Problem to work on: Below are records; copy every line among them that contains the word "knee".

+++ Data extract

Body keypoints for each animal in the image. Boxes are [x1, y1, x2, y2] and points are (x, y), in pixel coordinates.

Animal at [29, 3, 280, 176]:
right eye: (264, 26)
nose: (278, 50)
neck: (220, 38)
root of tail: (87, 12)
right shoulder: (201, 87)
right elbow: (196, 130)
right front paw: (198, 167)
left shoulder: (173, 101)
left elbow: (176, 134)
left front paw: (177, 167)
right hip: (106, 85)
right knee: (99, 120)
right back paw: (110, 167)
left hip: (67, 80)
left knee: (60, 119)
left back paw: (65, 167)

++++++
+++ Data extract

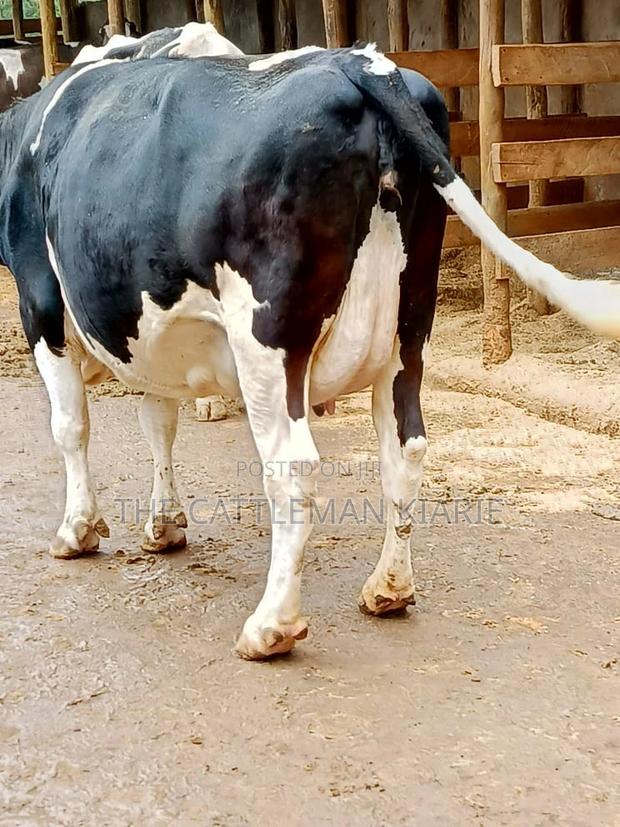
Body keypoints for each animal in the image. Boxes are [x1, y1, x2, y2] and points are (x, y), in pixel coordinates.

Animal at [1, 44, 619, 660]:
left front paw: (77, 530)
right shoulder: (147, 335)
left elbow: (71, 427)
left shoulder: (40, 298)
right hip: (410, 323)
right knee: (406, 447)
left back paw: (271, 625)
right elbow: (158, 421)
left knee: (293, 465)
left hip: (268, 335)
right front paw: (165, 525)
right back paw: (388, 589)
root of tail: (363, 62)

++++++
+++ Data extract

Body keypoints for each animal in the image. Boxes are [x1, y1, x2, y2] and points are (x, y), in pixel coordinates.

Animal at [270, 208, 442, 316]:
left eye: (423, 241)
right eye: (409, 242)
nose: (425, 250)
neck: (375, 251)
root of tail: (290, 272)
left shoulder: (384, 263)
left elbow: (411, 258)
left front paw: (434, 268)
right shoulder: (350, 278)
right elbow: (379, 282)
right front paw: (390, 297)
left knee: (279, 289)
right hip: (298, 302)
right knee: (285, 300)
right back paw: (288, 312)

++++++

Solution to this problem:
right knee: (99, 120)
left knee: (60, 119)
right knee: (406, 447)
left knee: (293, 465)
left knee: (279, 289)
right knee: (285, 300)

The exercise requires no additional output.